Wacom pen tablets have been a favourite of design and photography professionals for years. Wacom’s Bamboo Fun line brings pen and tablet computing to another audience: the casual home or office user.

Bamboo tablets offer consumers a welcome alternative to a traditional mouse. Using a mouse can be like trying to draw with a bar of soap, requiring lots of repositioning and repetitive movements.

By contrast, Bamboo Fun tablets are designed to provide a more natural experience, similar to touching pen to paper. The tablet represents your computer monitor in a one-to-one relationship, so that a stroke of the pen translates to a matching line on the screen.

The pen that comes with the Bamboo Fun tablet is pressure-sensitive, allowing you to make fine lines or bold strokes by varying how hard you press.

Wacom’s Bamboo line consists of two products—Bamboo Fun (reviewed here) and Bamboo. Bamboo Fun, for creative consumers, replaces the Graphire4. (Creative professionals are still best served by Wacom’s Intuos and Cintiq lines.) Bamboo Fun is available in a choice of four colours (black, white, silver, or blue) and two sizes (small, also known as the A6, or medium, A5).

Both sizes include a cordless pen with eraser. The Bamboo Fun package also comes with a collection of popular design software — Adobe Photoshop Elements 4.0 or Corel Painter Essentials, and ArtRage2.

The small Bamboo Fun, at £69, is the best value in the line, taking into account these extra goodies. The medium Bamboo Fun costs £129.

The Bamboo does not include the mouse, eraser, and design software that comes with the Bamboo Fun. This model comes only in black and in one size (a roughly 6x4in active area). The Bamboo is targeted at office users, but its low price of £44 should make it attractive to students and other budget-minded consumers.

All of the Bamboo tablets are thin, lightweight, and stylish. They feature four programmable ExpressKeys, useful for accessing frequent keystrokes or launching selected applications. The Touch Ring at the top of the tablet resembles an iPod clickwheel. Move your finger around the Touch Ring to easily zoom or scroll through a document.

The Bamboo Fun pen is sleek and comfortable. It features two buttons that can be set to a choice of functions, or to which you can assign a custom pop-up menu of your favourite commands.

Bamboo Fun tablets are great for creative activities, from sketching to scrapbooking to photo retouching. They also offer a unique opportunity to integrate handwriting with digitized documents.

NEXT PAGE: the Bamboo Fun in use, and our verdict > >

Use a Bamboo tablet to add a handwritten signature to a typed letter, jot down quick notes, or mark up a document. You can leave your handwriting as is, or automatically convert it into typewritten text.

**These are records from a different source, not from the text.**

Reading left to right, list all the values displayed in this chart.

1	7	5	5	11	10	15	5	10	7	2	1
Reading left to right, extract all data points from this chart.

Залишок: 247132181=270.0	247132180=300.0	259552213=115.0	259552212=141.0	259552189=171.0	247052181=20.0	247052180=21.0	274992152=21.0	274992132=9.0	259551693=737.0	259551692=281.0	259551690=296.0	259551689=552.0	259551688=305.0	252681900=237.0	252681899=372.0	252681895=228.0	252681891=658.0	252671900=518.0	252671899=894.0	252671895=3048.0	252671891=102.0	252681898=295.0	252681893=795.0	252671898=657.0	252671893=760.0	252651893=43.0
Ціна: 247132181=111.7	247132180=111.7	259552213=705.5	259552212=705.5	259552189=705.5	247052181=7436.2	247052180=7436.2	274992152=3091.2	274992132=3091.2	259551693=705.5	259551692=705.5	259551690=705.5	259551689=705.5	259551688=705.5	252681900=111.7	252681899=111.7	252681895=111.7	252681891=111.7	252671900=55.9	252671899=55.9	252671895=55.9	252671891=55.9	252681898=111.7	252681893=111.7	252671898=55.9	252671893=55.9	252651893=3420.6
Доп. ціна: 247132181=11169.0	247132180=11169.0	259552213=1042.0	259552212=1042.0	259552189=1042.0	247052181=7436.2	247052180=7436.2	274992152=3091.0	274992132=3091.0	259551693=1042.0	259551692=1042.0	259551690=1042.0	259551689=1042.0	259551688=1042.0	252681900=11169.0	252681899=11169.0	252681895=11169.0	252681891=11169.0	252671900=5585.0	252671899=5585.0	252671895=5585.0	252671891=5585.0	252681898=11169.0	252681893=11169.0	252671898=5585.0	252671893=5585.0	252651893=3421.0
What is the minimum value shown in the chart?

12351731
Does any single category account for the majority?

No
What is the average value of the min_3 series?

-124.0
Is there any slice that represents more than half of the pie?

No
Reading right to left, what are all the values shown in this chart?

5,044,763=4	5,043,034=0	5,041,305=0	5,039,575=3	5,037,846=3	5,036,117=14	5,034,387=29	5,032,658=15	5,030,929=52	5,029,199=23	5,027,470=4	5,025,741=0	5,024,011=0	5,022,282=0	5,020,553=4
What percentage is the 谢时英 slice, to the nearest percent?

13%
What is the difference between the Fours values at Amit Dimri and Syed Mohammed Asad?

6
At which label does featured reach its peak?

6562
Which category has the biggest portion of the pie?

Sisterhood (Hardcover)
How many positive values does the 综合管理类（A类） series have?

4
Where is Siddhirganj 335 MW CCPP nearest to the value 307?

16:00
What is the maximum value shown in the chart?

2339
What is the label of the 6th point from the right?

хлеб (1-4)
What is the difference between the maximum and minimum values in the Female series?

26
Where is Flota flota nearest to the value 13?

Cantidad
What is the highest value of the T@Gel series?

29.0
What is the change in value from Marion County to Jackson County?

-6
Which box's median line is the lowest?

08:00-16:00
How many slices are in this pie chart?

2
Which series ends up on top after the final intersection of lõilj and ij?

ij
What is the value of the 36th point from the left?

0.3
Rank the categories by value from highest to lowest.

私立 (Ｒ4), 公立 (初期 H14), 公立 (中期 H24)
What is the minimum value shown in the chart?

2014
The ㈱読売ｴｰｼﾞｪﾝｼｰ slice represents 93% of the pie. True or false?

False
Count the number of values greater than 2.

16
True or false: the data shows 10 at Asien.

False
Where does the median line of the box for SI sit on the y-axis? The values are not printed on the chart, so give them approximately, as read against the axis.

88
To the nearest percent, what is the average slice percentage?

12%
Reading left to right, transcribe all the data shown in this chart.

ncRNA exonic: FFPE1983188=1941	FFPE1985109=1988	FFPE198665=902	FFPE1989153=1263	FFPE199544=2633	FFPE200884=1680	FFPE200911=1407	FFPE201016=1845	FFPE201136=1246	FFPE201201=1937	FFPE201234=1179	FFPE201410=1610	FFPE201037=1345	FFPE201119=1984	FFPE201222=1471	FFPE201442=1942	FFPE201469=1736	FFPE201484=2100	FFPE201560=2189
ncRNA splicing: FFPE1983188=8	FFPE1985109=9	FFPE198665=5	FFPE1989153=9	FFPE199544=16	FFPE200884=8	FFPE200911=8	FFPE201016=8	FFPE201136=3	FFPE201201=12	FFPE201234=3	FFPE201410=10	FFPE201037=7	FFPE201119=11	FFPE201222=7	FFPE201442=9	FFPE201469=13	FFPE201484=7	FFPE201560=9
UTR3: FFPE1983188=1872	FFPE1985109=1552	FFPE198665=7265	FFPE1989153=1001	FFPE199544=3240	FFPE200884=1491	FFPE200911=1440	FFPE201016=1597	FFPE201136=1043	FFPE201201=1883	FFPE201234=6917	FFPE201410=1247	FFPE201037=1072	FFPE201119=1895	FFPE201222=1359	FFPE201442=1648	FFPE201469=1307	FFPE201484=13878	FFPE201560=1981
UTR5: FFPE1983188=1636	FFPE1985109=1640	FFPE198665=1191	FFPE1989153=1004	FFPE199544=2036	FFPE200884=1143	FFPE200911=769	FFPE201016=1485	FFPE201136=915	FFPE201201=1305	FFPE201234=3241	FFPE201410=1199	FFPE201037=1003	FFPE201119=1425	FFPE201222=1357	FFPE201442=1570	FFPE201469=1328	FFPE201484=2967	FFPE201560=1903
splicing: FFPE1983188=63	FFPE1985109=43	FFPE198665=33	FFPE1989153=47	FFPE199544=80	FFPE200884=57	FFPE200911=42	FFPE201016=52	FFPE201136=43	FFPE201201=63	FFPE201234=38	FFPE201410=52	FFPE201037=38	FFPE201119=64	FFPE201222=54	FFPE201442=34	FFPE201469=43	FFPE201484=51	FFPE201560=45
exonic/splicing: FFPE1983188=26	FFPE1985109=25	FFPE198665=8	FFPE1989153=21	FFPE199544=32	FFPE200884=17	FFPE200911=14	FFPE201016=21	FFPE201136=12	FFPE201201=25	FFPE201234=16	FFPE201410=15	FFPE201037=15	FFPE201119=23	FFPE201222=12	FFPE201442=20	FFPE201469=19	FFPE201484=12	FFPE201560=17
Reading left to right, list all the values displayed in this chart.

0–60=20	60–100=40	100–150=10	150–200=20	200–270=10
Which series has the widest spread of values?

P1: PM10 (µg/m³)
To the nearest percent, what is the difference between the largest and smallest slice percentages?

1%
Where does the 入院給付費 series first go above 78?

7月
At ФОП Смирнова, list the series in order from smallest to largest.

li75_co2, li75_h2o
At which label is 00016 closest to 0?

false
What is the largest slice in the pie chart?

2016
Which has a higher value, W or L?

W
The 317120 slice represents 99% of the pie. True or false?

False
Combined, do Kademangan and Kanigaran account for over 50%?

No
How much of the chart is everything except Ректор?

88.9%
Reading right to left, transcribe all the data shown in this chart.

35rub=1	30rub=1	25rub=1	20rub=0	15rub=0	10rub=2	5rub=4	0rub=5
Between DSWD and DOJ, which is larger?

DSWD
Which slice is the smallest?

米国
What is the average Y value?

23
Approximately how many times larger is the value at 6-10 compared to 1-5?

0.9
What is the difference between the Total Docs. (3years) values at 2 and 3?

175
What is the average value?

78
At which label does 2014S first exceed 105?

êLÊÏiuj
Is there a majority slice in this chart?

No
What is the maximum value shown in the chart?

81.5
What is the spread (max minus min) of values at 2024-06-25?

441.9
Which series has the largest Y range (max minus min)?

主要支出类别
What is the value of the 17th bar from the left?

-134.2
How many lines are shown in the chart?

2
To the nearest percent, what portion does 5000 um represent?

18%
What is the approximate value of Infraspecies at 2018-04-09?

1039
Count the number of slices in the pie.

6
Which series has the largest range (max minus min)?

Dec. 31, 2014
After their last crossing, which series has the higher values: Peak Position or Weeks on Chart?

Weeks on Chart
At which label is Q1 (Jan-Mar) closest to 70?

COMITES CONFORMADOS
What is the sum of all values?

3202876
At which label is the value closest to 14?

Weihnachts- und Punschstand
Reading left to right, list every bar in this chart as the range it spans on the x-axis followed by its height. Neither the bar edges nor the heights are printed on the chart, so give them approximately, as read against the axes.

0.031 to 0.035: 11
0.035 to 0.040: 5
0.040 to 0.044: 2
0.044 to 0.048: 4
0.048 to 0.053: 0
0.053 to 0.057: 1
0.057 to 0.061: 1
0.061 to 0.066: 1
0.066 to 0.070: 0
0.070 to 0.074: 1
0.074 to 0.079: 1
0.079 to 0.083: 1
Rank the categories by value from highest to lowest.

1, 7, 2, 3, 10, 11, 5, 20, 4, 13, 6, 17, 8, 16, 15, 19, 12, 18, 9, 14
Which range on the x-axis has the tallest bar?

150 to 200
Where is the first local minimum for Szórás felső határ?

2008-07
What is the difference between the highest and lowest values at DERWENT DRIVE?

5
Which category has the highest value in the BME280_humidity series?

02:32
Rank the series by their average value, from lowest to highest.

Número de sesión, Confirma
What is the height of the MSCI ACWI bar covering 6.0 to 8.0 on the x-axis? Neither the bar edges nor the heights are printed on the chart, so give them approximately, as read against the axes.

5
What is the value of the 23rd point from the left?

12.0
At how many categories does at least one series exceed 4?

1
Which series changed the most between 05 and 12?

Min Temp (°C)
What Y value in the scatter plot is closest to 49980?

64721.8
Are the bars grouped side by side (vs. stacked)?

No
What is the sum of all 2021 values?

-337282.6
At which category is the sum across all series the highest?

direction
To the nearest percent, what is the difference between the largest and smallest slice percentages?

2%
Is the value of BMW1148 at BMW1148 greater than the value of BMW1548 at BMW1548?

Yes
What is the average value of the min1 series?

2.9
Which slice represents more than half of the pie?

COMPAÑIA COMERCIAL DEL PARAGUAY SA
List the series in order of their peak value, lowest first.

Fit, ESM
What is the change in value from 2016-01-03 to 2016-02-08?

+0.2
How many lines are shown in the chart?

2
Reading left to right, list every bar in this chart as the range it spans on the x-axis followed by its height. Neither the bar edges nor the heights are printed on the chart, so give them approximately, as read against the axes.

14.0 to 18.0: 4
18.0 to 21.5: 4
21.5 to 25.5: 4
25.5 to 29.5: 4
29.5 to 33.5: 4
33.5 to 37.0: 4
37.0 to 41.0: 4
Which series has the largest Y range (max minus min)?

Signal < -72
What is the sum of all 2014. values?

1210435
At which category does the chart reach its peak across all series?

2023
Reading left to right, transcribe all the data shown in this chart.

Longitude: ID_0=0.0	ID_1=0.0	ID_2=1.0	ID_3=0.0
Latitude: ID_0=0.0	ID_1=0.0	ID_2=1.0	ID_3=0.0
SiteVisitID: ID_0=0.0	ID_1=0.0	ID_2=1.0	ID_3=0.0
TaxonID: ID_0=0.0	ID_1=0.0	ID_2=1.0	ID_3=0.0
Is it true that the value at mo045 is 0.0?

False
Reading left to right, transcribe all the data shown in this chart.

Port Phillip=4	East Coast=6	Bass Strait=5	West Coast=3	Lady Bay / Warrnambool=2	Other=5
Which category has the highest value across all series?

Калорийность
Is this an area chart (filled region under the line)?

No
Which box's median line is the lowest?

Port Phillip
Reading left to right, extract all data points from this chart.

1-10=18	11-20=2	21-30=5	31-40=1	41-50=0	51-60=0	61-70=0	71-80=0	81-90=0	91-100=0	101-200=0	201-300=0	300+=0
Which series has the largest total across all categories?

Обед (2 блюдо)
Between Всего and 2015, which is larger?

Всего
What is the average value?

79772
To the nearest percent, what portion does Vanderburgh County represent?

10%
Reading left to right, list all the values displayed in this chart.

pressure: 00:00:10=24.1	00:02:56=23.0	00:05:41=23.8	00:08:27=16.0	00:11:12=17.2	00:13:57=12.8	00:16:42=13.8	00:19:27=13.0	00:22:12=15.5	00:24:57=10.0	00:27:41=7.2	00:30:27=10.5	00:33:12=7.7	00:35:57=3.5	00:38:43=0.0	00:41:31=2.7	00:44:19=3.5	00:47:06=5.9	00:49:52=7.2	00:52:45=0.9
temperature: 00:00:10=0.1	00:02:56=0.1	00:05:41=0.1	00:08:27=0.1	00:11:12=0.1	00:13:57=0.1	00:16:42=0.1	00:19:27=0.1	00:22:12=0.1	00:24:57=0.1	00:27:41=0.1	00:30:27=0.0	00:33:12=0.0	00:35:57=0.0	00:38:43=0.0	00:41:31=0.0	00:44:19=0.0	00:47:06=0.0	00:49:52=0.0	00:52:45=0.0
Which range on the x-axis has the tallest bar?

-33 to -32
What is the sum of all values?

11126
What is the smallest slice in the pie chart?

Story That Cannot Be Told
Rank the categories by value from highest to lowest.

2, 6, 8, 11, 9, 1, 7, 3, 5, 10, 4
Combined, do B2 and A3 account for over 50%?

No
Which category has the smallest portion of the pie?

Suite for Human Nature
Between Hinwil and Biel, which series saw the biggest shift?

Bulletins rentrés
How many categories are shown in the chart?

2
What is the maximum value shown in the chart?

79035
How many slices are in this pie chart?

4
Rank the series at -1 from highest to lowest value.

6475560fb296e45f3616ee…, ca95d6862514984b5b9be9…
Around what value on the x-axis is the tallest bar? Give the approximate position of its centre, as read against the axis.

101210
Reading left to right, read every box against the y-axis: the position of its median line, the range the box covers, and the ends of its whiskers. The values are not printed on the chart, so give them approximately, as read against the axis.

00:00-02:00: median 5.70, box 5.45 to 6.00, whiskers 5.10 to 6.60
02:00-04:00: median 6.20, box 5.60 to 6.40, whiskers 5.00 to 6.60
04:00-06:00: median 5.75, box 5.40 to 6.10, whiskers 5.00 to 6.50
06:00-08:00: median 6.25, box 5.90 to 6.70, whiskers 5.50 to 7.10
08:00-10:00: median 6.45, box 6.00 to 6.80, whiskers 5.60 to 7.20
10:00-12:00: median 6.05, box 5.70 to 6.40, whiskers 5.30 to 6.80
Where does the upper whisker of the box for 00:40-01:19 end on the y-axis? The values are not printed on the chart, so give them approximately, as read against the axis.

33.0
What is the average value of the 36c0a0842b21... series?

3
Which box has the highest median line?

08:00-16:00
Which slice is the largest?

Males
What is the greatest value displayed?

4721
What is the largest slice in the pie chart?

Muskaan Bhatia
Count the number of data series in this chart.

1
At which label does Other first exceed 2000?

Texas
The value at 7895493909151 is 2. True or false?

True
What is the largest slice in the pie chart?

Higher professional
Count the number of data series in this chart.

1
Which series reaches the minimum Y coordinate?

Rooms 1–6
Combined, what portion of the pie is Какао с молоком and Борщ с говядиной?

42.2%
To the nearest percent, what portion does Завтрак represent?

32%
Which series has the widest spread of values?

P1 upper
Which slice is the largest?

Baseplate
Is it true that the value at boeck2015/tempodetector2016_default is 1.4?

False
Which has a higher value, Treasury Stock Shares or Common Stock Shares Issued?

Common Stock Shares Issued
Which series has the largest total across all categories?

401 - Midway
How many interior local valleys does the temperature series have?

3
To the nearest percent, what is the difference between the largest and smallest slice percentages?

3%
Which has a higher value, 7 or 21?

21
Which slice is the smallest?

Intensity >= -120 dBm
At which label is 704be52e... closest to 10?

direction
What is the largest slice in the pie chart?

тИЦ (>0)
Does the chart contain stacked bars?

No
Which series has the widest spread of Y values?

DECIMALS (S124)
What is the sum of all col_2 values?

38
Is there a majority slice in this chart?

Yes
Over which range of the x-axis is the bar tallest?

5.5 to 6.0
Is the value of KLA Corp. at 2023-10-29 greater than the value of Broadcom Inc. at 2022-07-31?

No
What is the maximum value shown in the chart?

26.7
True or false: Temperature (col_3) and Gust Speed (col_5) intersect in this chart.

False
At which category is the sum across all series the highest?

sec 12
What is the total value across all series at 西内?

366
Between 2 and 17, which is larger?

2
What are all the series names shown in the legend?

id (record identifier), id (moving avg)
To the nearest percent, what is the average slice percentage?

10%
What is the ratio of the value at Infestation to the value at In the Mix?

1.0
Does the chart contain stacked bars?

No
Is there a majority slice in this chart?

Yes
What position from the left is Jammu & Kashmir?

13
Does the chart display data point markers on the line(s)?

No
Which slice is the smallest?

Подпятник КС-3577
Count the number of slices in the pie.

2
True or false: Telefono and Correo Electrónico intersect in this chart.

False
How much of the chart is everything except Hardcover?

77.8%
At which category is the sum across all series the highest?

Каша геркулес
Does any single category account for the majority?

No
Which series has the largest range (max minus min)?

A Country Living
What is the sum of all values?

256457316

There aren’t many down sides to Bamboo Fun tablets. My wish list does include a wireless version that would not need to be tethered to the computer; it would also be nice if the pen buttons were repositioned so left-handers would be less likely to run into them inadvertently.

Bamboo Fun : Specs

  • Active Zone: 217x135mm
  • stylus, stylus clip, USB cable
  • requires: Windows 2000, XP, Vista or Mac OS X 10.3.9 or later
  • USB port
  • DVD-ROM player.
  • Active Zone: 217x135mm
  • stylus, stylus clip, USB cable
  • requires: Windows 2000, XP, Vista or Mac OS X 10.3.9 or later
  • USB port
  • DVD-ROM player.

OUR VERDICT

Bamboo Fun tablets bring the benefits of pen and tablet computing to a consumer audience. It may take a while to get accustomed to using a tablet; but if you stick with it, you’ll find that the Bamboo offers a natural approach to drawing, photo retouching, handwriting, and navigating that boosts comfort, creativity, and efficiency. Odds are you won’t go back to using a traditional mouse.